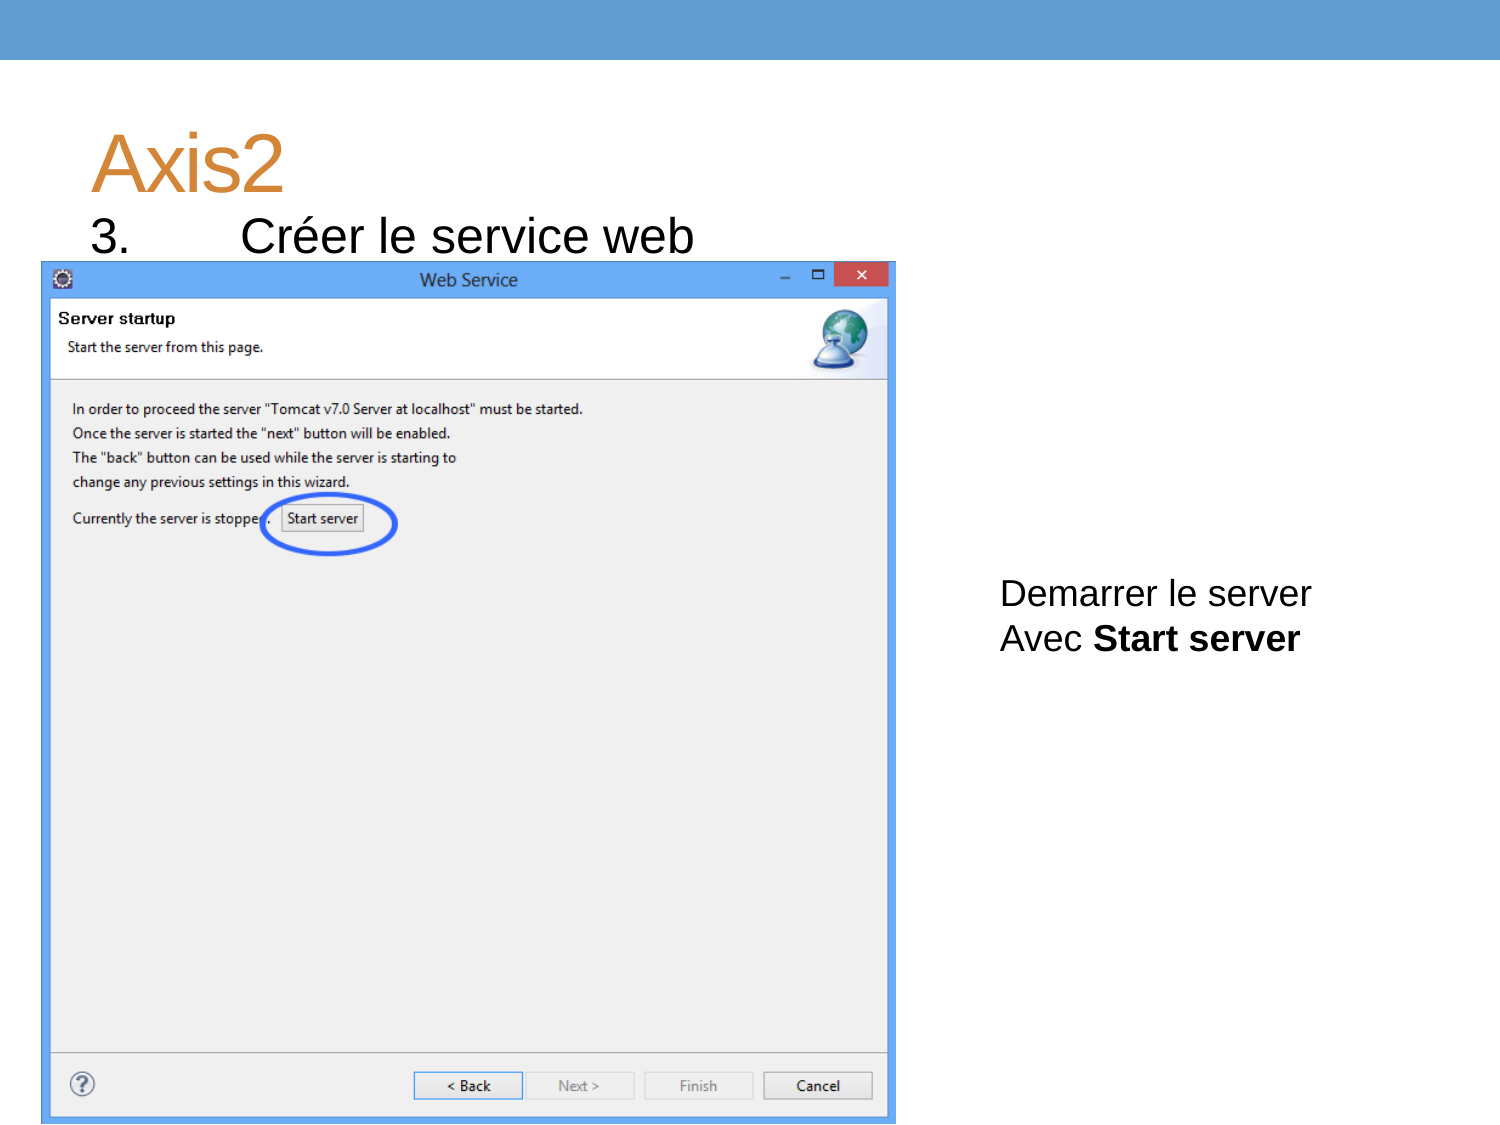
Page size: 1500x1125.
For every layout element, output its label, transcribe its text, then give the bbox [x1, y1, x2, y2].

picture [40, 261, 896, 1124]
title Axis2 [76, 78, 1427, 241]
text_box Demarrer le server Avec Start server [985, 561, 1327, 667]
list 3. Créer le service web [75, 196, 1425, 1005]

Assignment: Each line from the one containing "For every layout" through the end of the material must be returned exactly; no other line should appear.

Problem solution:
For every layout element, output its label, transcribe its text, then give the bbox [x1, y1, x2, y2].

picture [40, 261, 896, 1124]
title Axis2 [76, 78, 1427, 241]
text_box Demarrer le server Avec Start server [985, 561, 1327, 667]
list 3. Créer le service web [75, 196, 1425, 1005]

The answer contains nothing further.